Unlike the Music for Strings, the ASO’s performance here was fine. The orchestra was in complete command and produced the right sound, rich with expression, lean and sonically supple, and well shaped by Botstein.

Schnittke was trapped under totalitarianism until Glasnost and the eventual dissolution of the Soviet Union. Mistrusted by the official authorities, what he discovered in the West was all sorts of standard repertory music he didn’t know about, especially baroque music. Out of this came, among other things, a series of Concerto Grossos—and the Symphony No. 5 is primarily classified as such.

Schnittke ran riot over Western music history, mashed ideas of all kinds. He can sound at times like Ives, but where Ives was recreating memories, Schnittke was like a kid running through a toy store, grabbing everything he liked off the shelves and jamming it into his cart.

Symphony No. 5 starts off as a faux baroque concerto grosso, with a trio of oboe, violin, and harpsichord picking up the orchestra’s theme. The music runs through an eerie sequence that turns the baroque model into something modern and unsettling.

The second movement follows a similar structure, but the soloists come to the fore in the last minute, when the orchestra dissolves, leaving a piano quartet to carry on, like a ghost of the 19th century.

This all finishes with two movements of dense, knotty music, both gripping and abrading. Though he discovered the joys of history, Schnittke rarely indulged happy endings.

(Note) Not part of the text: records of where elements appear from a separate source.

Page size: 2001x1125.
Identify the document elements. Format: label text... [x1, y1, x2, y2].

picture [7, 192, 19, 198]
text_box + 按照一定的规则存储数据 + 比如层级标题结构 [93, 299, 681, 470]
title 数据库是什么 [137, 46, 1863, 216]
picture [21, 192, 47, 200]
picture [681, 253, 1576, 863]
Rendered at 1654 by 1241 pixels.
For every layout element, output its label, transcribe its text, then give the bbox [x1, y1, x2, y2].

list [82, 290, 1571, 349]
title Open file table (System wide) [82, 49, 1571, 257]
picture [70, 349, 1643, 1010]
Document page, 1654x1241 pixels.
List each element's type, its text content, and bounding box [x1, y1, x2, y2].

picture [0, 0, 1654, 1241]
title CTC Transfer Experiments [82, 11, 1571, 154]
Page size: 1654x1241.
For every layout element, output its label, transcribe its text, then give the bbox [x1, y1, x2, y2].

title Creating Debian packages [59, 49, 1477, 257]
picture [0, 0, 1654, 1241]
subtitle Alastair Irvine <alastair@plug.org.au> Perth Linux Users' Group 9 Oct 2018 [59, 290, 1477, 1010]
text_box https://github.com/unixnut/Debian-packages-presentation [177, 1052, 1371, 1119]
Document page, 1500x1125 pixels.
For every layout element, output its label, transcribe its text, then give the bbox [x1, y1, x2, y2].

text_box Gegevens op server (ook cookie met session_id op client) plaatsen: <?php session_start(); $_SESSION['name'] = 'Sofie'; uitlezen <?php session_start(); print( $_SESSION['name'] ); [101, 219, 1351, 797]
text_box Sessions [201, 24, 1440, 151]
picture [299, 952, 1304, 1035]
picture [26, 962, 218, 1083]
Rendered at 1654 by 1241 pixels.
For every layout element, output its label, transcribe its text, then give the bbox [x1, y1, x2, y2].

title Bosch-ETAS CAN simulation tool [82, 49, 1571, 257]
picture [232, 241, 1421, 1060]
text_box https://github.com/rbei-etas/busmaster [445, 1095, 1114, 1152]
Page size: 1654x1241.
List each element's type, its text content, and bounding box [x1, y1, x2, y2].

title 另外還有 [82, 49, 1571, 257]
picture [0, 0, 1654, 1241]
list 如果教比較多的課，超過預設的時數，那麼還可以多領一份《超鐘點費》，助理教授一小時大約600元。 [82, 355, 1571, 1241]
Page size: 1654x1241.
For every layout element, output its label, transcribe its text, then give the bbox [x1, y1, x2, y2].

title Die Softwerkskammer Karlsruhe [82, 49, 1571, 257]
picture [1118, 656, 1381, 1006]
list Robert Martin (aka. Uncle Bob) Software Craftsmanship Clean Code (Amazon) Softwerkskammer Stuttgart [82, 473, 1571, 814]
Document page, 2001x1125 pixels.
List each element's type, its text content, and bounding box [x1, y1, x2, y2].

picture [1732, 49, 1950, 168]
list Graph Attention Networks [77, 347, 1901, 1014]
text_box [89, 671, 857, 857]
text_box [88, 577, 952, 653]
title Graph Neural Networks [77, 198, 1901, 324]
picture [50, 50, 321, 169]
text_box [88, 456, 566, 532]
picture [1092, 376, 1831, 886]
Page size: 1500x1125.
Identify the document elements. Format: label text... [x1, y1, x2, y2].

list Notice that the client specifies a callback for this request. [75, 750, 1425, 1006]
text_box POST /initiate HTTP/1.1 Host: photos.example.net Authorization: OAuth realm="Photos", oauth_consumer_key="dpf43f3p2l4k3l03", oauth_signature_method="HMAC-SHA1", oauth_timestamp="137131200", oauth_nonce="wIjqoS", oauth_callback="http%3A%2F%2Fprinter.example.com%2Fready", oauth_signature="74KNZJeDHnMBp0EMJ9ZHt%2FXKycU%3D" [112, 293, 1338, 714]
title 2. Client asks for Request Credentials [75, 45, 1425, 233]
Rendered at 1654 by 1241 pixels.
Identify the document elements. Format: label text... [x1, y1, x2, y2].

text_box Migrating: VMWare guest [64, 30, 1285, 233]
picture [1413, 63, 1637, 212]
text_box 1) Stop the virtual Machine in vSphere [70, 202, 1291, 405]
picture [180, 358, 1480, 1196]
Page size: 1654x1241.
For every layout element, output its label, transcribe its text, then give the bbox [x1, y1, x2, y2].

There was satisfaction in merely hearing the work—the composer once seemed on the verge of becoming a major figure, before his relatively early death at 64. The ASO played with admirable energy and dedication.

But the piece didn’t start until nearly 10 p.m., and the concert itself lasted 2 hours and 40 minutes. That was simply far too long, especially for this finale. Schnittke demands, and rewards, an energetic concentration. But with the music that had already gone by, it was impossible to marshal mental focus and hearing all the way through. Losing the opening Music for Strings would have solved this problem, as well as dispensing with the evening’s least successful performance.

The ASO presents “Hollow Victory: Jews in Soviet Russia after the World War,” 8 p.m. January 28 in Carnegie Hall.